Explanation

For a one-sided hypothesis test with the alternative hypothesis H₁: μ > μ₀ (where μ₀ = 0%), we need to construct a one-sided confidence interval.

Given parameters:

• Sample mean (μ) = 1.2%
• Standard deviation (σ) = 0.05
• Sample size (n) = 36
• Significance level (α) = 5%
• Critical value (Z_α) = 1.645 (for one-tailed test at 5% significance level)

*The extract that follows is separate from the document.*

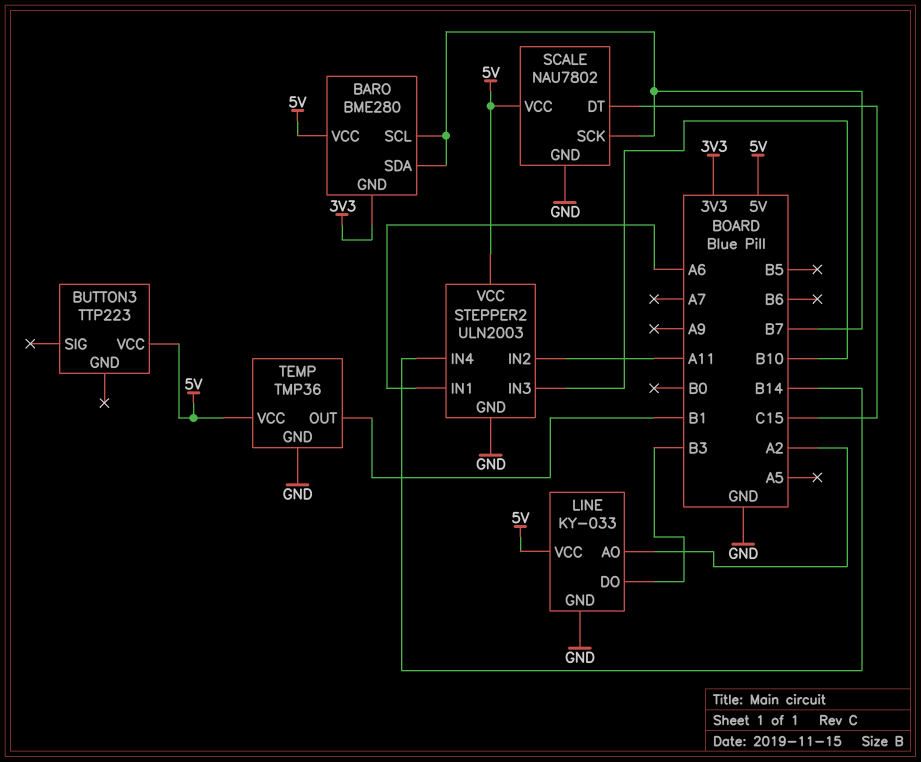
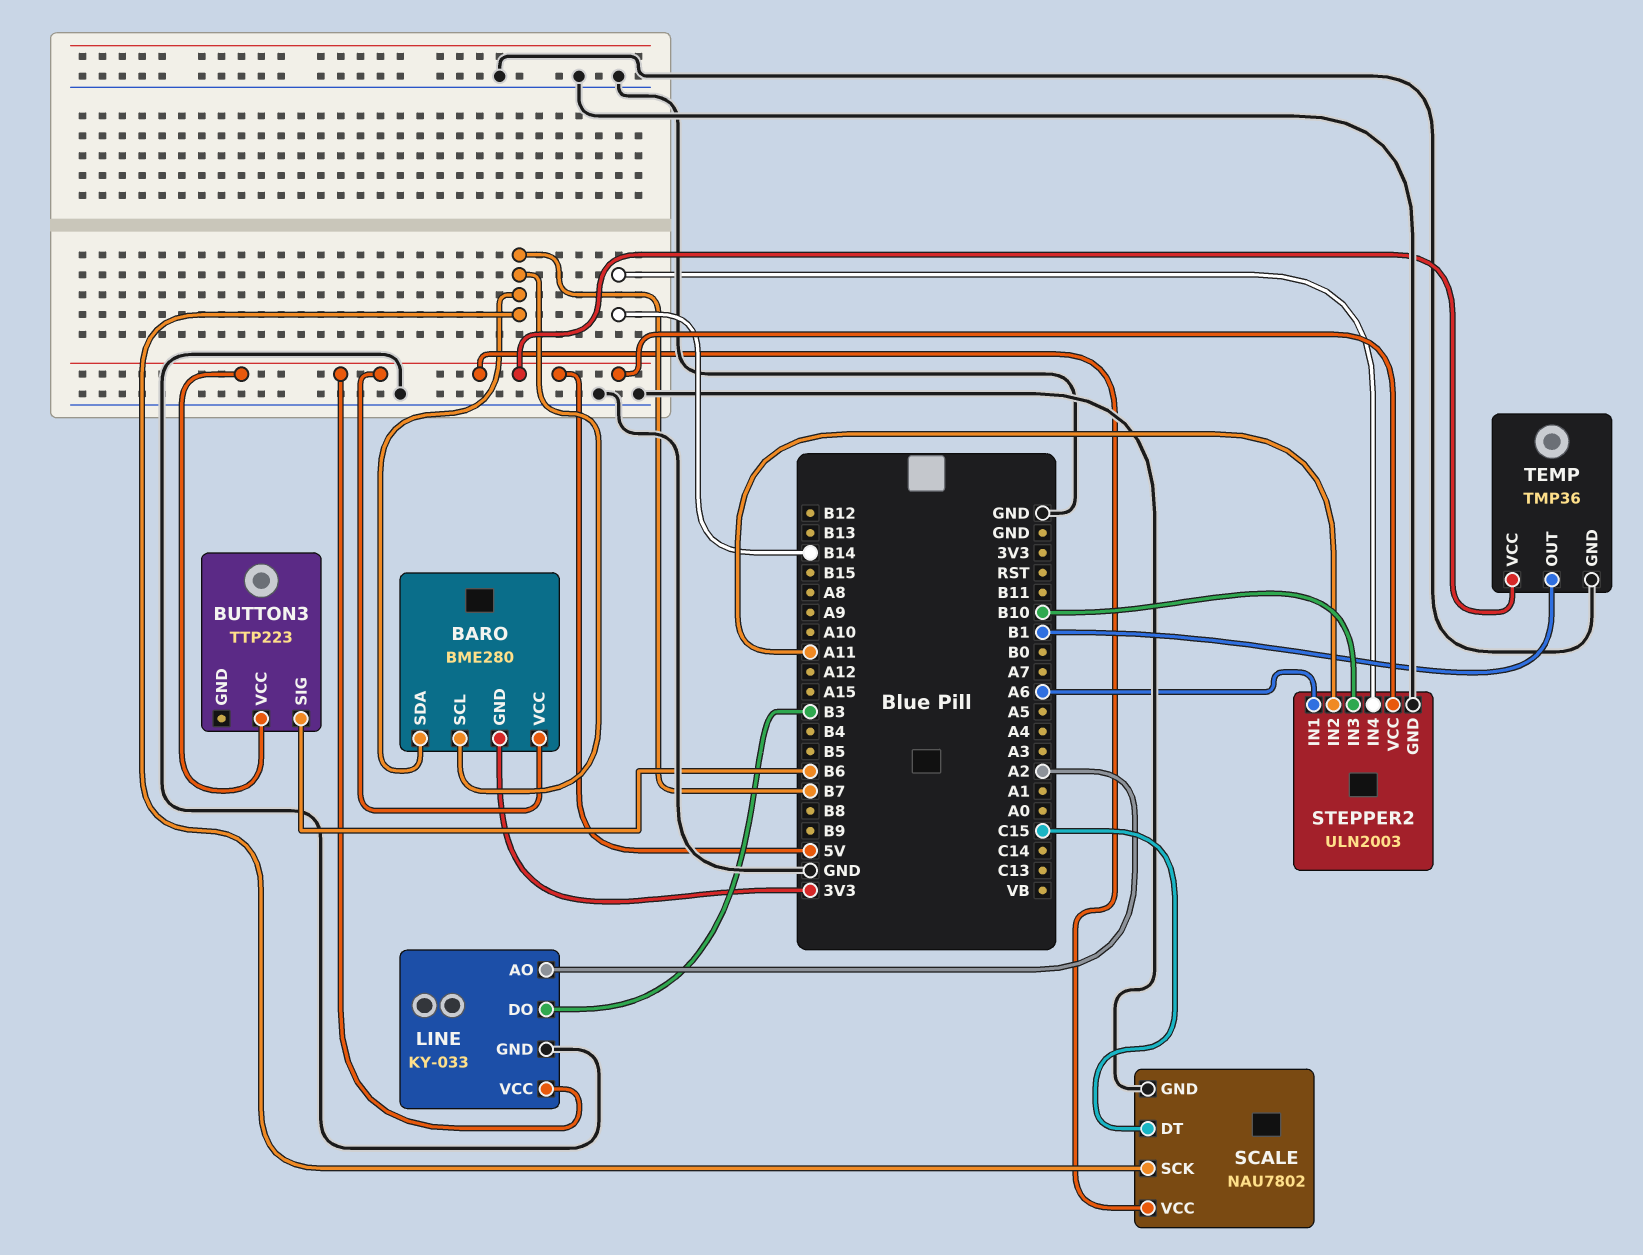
BUTTON3 pin SIG: none -> B6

Calculation: The confidence interval for H₁: μ > μ₀ is constructed as: $[\mu - (Z_\alpha) \times (\sigma/\sqrt{n}), \infty)$ $= [1.2\% - (1.645) \times (0.05/\sqrt{36}), \infty)$ $= [1.2\% - (1.645) \times (0.05/6), \infty)$ $= [1.2\% - (1.645) \times 0.00833, \infty)$ $= [1.2\% - 0.0137, \infty)$ $= [-0.17\%, \infty)$

Why other options are incorrect:

• A: This is for the alternative hypothesis H₁: μ < μ₀
• C: This represents a two-sided confidence interval, not appropriate for a one-sided test
• D: This interval is not used in any standard hypothesis test formulation

The decision rule is: if the hypothesized value (0%) falls within this confidence interval, we fail to reject the null hypothesis; if it falls outside, we reject the null hypothesis in favor of the alternative.